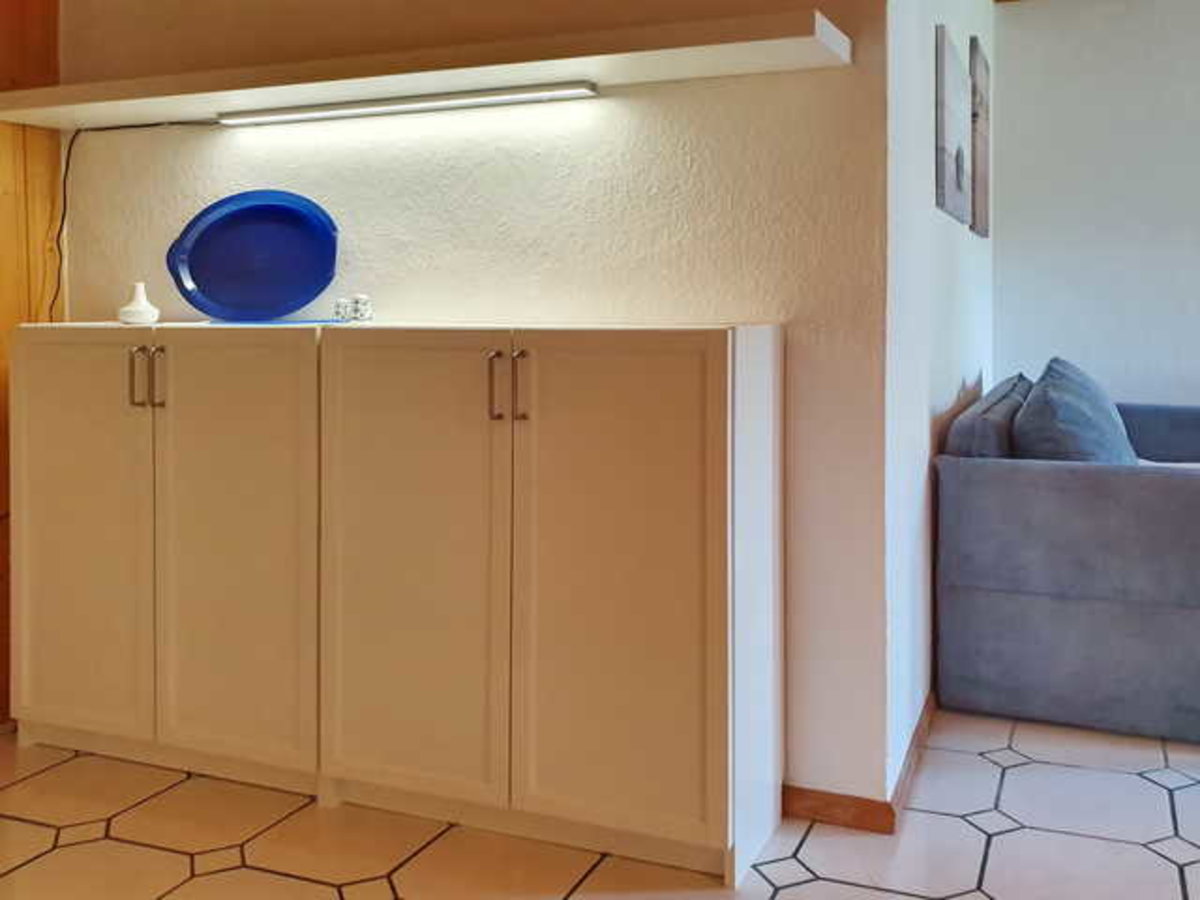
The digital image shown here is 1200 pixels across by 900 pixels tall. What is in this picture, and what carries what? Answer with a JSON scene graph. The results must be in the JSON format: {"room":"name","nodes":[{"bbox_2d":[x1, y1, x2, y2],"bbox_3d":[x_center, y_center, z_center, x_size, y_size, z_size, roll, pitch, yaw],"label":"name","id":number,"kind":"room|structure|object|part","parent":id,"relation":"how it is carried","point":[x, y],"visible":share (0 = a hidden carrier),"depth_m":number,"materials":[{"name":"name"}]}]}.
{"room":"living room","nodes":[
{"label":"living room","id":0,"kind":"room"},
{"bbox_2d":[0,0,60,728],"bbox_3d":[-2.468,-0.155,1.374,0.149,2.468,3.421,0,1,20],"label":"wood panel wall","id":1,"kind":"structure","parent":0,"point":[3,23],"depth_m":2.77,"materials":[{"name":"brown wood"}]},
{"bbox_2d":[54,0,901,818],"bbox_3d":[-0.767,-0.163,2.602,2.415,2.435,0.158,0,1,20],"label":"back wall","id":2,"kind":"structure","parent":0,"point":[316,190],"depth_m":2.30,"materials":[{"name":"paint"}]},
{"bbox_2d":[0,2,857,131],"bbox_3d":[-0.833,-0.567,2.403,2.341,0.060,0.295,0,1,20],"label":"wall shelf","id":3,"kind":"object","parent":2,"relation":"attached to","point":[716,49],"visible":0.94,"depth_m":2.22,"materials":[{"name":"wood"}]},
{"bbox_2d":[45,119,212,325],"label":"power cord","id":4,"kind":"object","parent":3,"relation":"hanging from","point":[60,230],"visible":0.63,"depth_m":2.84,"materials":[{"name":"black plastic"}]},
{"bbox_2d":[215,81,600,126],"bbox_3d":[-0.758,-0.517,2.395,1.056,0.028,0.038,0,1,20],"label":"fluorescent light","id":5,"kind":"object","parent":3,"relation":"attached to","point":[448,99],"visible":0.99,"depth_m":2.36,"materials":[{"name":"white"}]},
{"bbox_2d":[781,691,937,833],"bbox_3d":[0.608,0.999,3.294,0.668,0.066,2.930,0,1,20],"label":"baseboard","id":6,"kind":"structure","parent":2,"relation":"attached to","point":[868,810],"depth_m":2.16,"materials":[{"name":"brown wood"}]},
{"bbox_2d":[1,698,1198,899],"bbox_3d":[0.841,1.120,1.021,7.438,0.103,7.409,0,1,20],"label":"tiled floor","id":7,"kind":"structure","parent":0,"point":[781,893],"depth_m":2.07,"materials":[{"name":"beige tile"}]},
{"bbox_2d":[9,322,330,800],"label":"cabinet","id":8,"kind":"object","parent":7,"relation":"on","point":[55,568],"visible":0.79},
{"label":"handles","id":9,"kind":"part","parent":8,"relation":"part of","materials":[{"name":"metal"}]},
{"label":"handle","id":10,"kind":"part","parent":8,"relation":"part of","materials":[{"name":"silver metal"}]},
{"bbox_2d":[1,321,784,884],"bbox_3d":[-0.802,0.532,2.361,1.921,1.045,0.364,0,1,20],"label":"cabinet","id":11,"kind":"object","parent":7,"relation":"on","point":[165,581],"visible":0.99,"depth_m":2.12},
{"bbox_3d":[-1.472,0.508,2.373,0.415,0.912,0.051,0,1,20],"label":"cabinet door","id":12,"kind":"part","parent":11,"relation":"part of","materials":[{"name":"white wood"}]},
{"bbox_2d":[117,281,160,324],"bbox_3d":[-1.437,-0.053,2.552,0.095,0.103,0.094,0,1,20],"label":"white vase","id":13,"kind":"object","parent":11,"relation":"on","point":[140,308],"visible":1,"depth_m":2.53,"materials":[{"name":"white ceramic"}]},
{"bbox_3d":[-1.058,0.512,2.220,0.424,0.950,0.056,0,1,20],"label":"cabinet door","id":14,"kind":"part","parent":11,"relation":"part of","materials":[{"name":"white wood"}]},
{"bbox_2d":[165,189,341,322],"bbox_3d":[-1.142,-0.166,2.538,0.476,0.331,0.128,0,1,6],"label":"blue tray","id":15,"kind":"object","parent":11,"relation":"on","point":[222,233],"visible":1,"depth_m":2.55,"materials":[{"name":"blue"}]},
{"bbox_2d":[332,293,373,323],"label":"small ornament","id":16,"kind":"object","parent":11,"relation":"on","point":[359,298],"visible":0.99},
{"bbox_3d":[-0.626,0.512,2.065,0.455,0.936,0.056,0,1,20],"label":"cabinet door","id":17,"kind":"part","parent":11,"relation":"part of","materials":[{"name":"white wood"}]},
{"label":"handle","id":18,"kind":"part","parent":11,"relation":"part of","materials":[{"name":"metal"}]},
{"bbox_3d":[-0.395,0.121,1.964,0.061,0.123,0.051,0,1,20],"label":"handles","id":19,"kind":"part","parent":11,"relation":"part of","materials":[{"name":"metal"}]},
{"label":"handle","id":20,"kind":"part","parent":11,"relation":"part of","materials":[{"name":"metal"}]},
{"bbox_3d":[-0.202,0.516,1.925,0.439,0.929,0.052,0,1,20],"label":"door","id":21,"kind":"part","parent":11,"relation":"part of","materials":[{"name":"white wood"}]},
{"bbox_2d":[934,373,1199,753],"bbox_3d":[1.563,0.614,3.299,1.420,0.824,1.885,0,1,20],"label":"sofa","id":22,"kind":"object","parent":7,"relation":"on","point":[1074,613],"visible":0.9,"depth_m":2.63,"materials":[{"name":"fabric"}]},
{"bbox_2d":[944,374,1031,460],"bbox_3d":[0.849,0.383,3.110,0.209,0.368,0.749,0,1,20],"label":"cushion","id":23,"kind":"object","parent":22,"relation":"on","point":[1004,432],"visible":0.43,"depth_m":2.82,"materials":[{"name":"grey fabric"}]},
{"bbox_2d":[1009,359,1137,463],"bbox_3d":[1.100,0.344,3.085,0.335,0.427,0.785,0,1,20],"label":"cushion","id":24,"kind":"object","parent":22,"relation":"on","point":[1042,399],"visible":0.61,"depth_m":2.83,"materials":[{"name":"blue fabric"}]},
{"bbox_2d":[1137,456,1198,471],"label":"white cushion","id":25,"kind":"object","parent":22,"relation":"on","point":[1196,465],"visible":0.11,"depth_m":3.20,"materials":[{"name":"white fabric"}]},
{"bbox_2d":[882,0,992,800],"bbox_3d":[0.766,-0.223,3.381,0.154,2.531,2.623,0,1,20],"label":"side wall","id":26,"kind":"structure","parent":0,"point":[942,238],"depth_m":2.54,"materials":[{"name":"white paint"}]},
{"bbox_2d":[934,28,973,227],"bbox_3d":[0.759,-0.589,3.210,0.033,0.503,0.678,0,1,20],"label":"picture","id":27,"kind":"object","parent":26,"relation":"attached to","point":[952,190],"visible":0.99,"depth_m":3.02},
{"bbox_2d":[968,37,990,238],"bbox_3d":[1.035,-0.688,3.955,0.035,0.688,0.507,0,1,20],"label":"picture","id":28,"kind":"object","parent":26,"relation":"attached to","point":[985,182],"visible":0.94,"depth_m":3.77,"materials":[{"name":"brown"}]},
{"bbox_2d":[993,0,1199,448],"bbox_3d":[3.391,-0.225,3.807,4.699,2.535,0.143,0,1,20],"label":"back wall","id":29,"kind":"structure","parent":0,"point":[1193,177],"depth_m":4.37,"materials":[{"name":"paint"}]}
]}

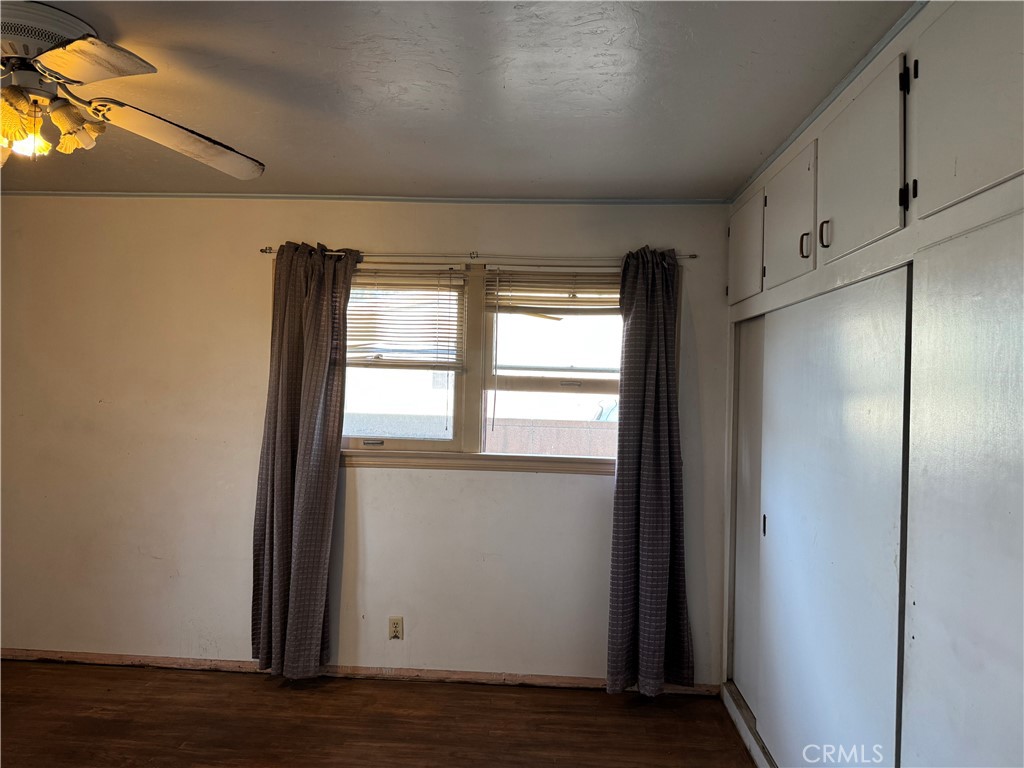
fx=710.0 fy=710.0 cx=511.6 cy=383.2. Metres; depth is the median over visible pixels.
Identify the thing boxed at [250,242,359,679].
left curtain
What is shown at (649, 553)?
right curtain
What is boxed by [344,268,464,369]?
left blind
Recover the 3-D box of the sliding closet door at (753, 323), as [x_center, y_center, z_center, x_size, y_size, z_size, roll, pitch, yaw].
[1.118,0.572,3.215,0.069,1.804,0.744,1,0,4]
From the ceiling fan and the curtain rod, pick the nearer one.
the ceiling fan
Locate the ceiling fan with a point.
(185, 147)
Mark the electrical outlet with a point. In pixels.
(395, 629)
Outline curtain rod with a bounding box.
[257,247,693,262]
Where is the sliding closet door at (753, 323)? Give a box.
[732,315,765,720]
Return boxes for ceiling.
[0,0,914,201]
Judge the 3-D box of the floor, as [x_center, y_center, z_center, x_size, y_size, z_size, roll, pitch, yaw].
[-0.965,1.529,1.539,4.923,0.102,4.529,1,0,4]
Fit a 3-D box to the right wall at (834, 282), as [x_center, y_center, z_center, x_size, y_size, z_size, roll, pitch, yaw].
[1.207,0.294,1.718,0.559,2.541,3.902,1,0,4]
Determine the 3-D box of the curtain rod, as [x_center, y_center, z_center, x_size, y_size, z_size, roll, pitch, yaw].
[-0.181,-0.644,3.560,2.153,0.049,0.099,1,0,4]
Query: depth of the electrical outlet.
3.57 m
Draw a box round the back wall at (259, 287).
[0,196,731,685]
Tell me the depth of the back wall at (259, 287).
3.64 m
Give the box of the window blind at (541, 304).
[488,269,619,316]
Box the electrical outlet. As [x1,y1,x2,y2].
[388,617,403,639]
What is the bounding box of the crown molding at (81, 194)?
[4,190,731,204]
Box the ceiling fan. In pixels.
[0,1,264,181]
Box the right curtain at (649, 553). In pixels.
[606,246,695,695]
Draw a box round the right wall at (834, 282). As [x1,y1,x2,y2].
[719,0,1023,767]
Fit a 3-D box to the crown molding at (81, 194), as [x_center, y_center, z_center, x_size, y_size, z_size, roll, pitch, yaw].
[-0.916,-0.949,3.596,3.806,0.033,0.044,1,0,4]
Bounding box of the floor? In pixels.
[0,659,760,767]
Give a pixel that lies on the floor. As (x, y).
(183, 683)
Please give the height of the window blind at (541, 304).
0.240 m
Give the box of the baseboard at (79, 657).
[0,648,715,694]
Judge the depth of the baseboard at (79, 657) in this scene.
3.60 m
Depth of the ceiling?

====

§ What the exercise asks
Return exactly the lines from the line bearing "Fit a 3-D box to the crown" to the end of the records, inclusive of both; include no other lines.

§ Worked solution
Fit a 3-D box to the crown molding at (81, 194), as [x_center, y_center, z_center, x_size, y_size, z_size, roll, pitch, yaw].
[-0.916,-0.949,3.596,3.806,0.033,0.044,1,0,4]
Bounding box of the floor? In pixels.
[0,659,760,767]
Give a pixel that lies on the floor. As (x, y).
(183, 683)
Please give the height of the window blind at (541, 304).
0.240 m
Give the box of the baseboard at (79, 657).
[0,648,715,694]
Judge the depth of the baseboard at (79, 657) in this scene.
3.60 m
Depth of the ceiling?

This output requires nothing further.